→ **EXERCISE AIM**:
Would you reproduce each of the records below precisely, with the pictures left out?

Stored records:
________________________

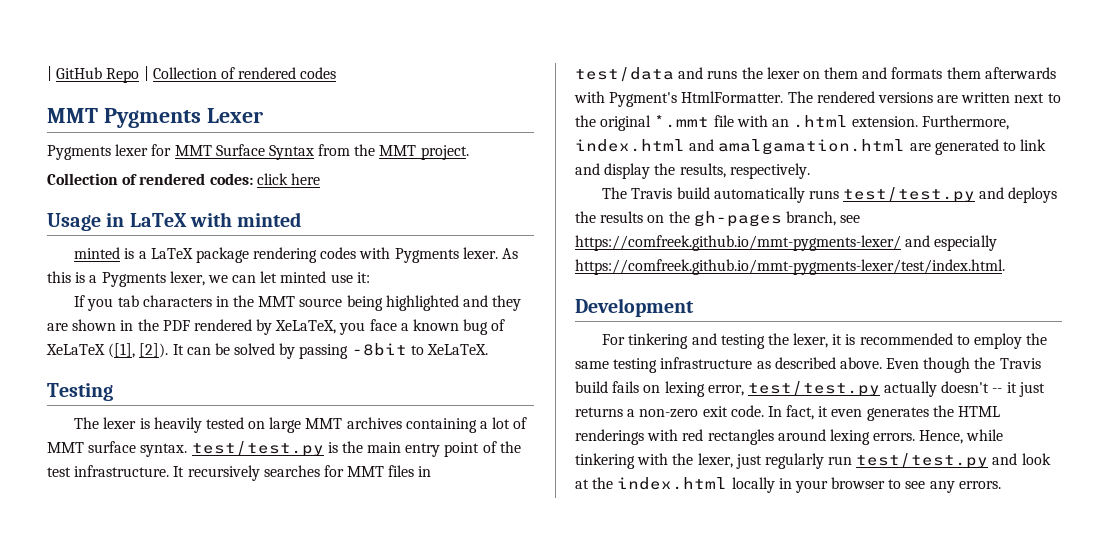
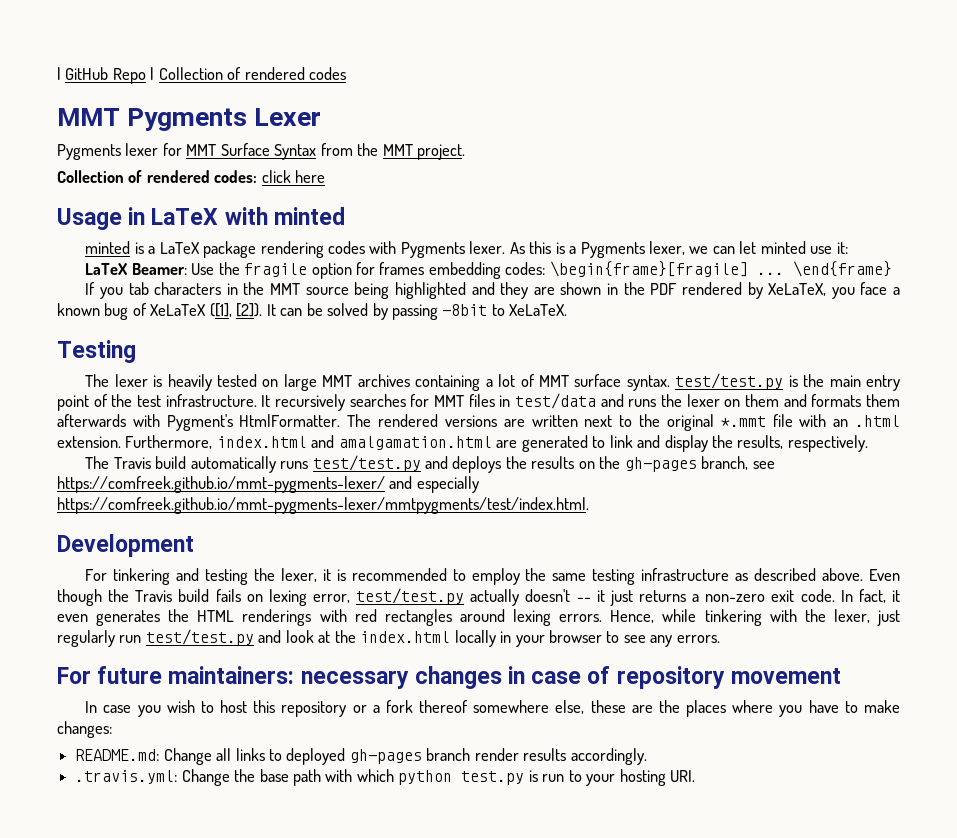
(370, 277) none -> [85,261,892,279] // LaTeX Beamer: Use the fragile option for frames embedding codes: \begin{frame}[fragile] ... \end{frame}
[575,259,1005,275] https://comfreek.github.io/mmt-pygments-lexer/test/index.html. -> [57,497,589,514] https://comfreek.github.io/mmt-pygments-lexer/mmtpygments/test/index.html.
(1001, 485) none -> [57,666,841,689] [85,700,901,717] [57,721,112,738] [75,748,647,765] [75,769,696,786] // For future maintainers: necessary changes in case of repository movement // In case you wish to host this repository or a fork thereof somewhere else, these are the places where you have to make changes: // README.md: Change all links to deployed gh-pages branch render results accordingly. // .travis.yml: Change the base path with which python test.py is run to your hosting URI.

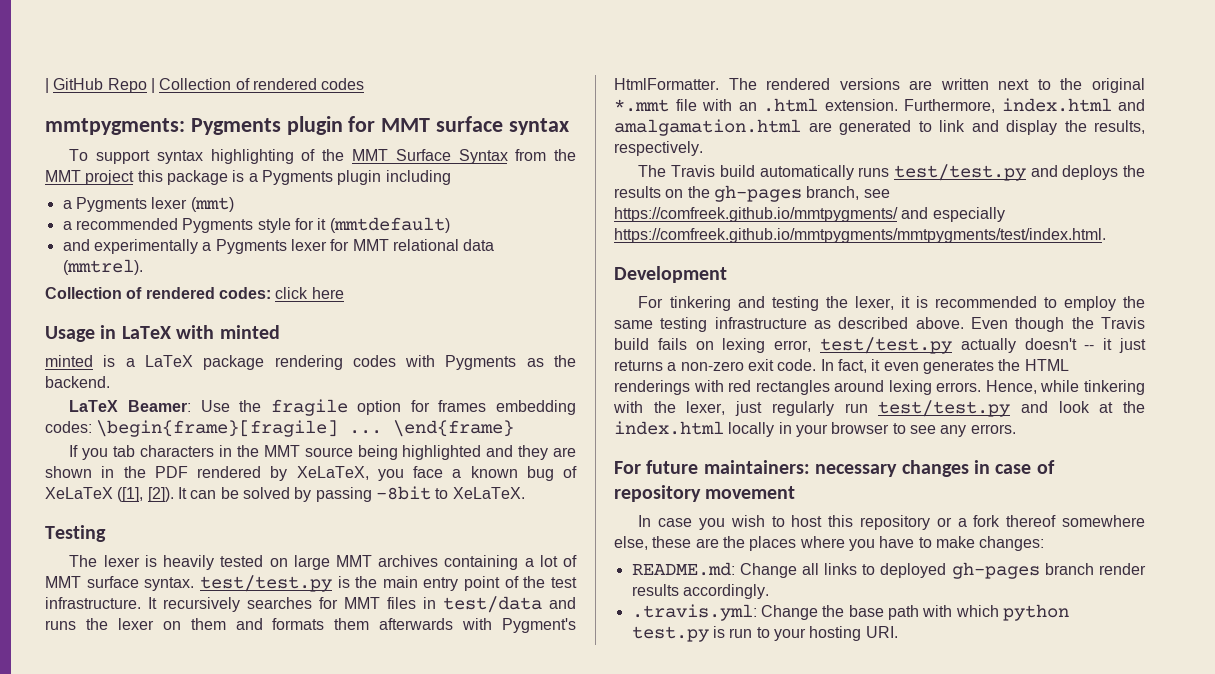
[57,108,322,131] [57,143,182,160] MMT Pygments Lexer // Pygments lexer for -> [45,116,569,135] [69,149,345,164] mmtpygments: Pygments plugin for MMT surface syntax // To support syntax highlighting of the
[417,144,466,160] project. -> [85,170,451,185] [62,197,234,212] [62,217,450,233] [62,239,495,254] [62,259,143,275] project this package is a Pygments plugin including // a Pygments lexer (mmt) // a recommended Pygments style for it (mmtdefault) // and experimentally a Pygments lexer for MMT relational data (mmtrel).
[469,241,848,258] lexer. As this is a Pygments lexer, we can let minted use it: -> [526,355,576,367] [45,376,110,388] as the backend.
[57,476,385,493] https://comfreek.github.io/mmt-pygments-lexer/ -> [614,207,898,222] https://comfreek.github.io/mmtpygments/
[57,497,589,514] https://comfreek.github.io/mmt-pygments-lexer/mmtpygments/test/index.html. -> [614,228,1106,243] https://comfreek.github.io/mmtpygments/mmtpygments/test/index.html.

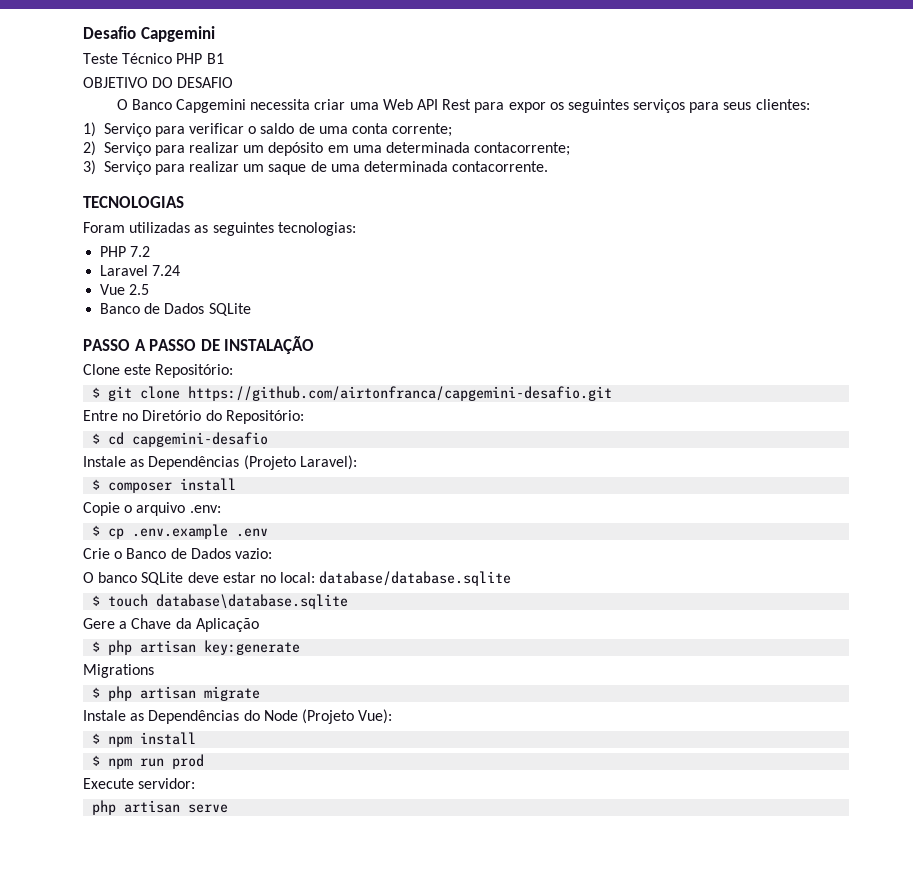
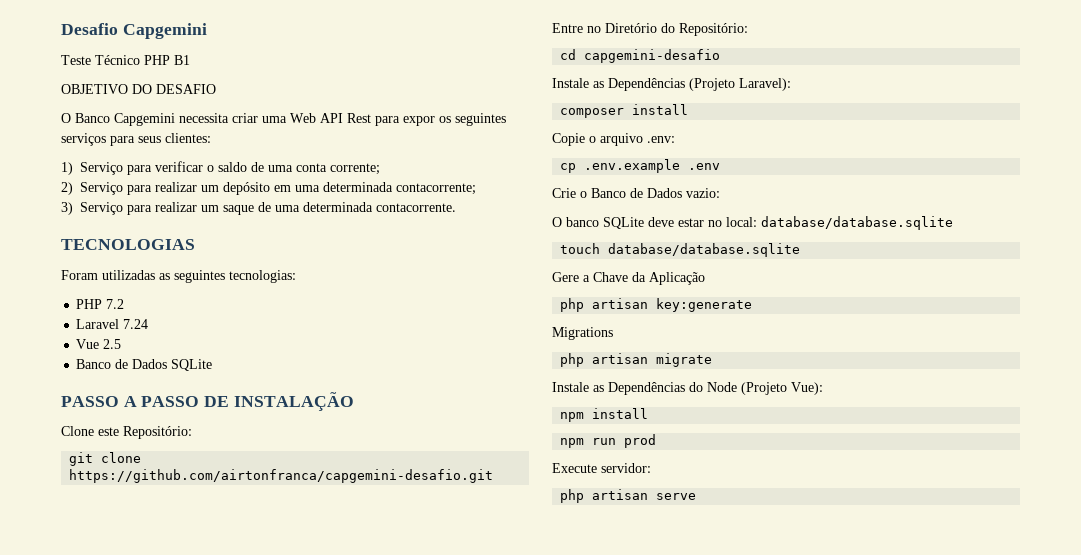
[92,387,101,398] $ -> (192, 432) none
[92,433,101,444] $ -> (748, 29) none
[92,479,101,490] $ -> (791, 84) none
[92,525,101,536] $ -> (675, 139) none
[92,594,349,609] $ touch database\database.sqlite -> [560,243,801,257] touch database/database.sqlite
[92,641,101,652] $ -> (705, 278) none
[92,687,101,698] $ -> (613, 333) none
[92,733,101,744] $ -> (823, 388) none
[92,755,101,766] $ -> (649, 413) none

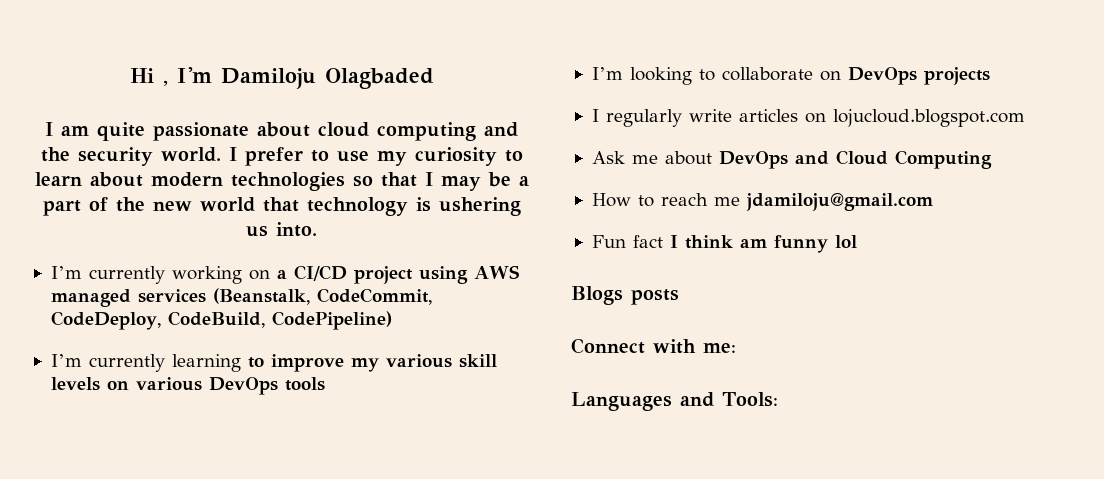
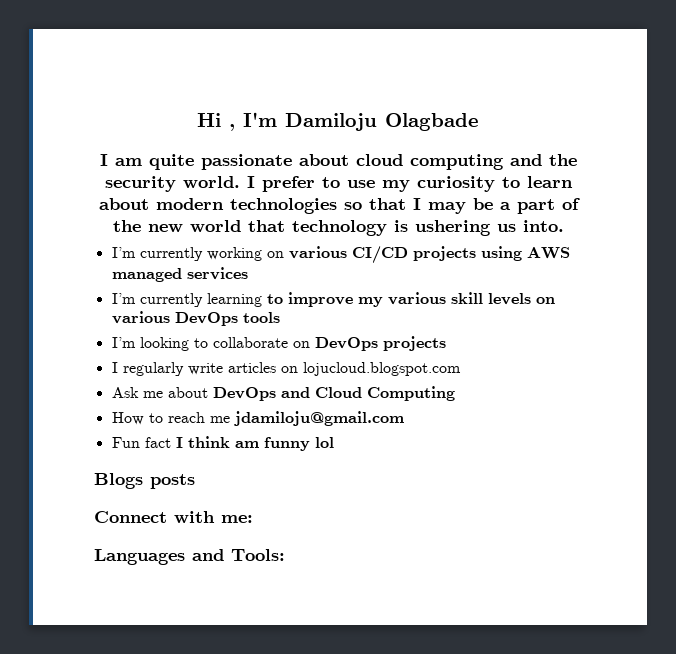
[324,68,434,89] Olagbaded -> [385,113,479,131] Olagbade
[276,265,413,284] a CI/CD project -> [288,246,476,264] various CI/CD projects
[212,288,432,305] [50,311,392,330] (Beanstalk, CodeCommit, CodeDeploy, CodeBuild, CodePipeline) -> (248, 273) none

________________________

→ **RESULT**:
(370, 277) none -> [85,261,892,279] // LaTeX Beamer: Use the fragile option for frames embedding codes: \begin{frame}[fragile] ... \end{frame}
[575,259,1005,275] https://comfreek.github.io/mmt-pygments-lexer/test/index.html. -> [57,497,589,514] https://comfreek.github.io/mmt-pygments-lexer/mmtpygments/test/index.html.
(1001, 485) none -> [57,666,841,689] [85,700,901,717] [57,721,112,738] [75,748,647,765] [75,769,696,786] // For future maintainers: necessary changes in case of repository movement // In case you wish to host this repository or a fork thereof somewhere else, these are the places where you have to make changes: // README.md: Change all links to deployed gh-pages branch render results accordingly. // .travis.yml: Change the base path with which python test.py is run to your hosting URI.

[57,108,322,131] [57,143,182,160] MMT Pygments Lexer // Pygments lexer for -> [45,116,569,135] [69,149,345,164] mmtpygments: Pygments plugin for MMT surface syntax // To support syntax highlighting of the
[417,144,466,160] project. -> [85,170,451,185] [62,197,234,212] [62,217,450,233] [62,239,495,254] [62,259,143,275] project this package is a Pygments plugin including // a Pygments lexer (mmt) // a recommended Pygments style for it (mmtdefault) // and experimentally a Pygments lexer for MMT relational data (mmtrel).
[469,241,848,258] lexer. As this is a Pygments lexer, we can let minted use it: -> [526,355,576,367] [45,376,110,388] as the backend.
[57,476,385,493] https://comfreek.github.io/mmt-pygments-lexer/ -> [614,207,898,222] https://comfreek.github.io/mmtpygments/
[57,497,589,514] https://comfreek.github.io/mmt-pygments-lexer/mmtpygments/test/index.html. -> [614,228,1106,243] https://comfreek.github.io/mmtpygments/mmtpygments/test/index.html.

[92,387,101,398] $ -> (192, 432) none
[92,433,101,444] $ -> (748, 29) none
[92,479,101,490] $ -> (791, 84) none
[92,525,101,536] $ -> (675, 139) none
[92,594,349,609] $ touch database\database.sqlite -> [560,243,801,257] touch database/database.sqlite
[92,641,101,652] $ -> (705, 278) none
[92,687,101,698] $ -> (613, 333) none
[92,733,101,744] $ -> (823, 388) none
[92,755,101,766] $ -> (649, 413) none

[324,68,434,89] Olagbaded -> [385,113,479,131] Olagbade
[276,265,413,284] a CI/CD project -> [288,246,476,264] various CI/CD projects
[212,288,432,305] [50,311,392,330] (Beanstalk, CodeCommit, CodeDeploy, CodeBuild, CodePipeline) -> (248, 273) none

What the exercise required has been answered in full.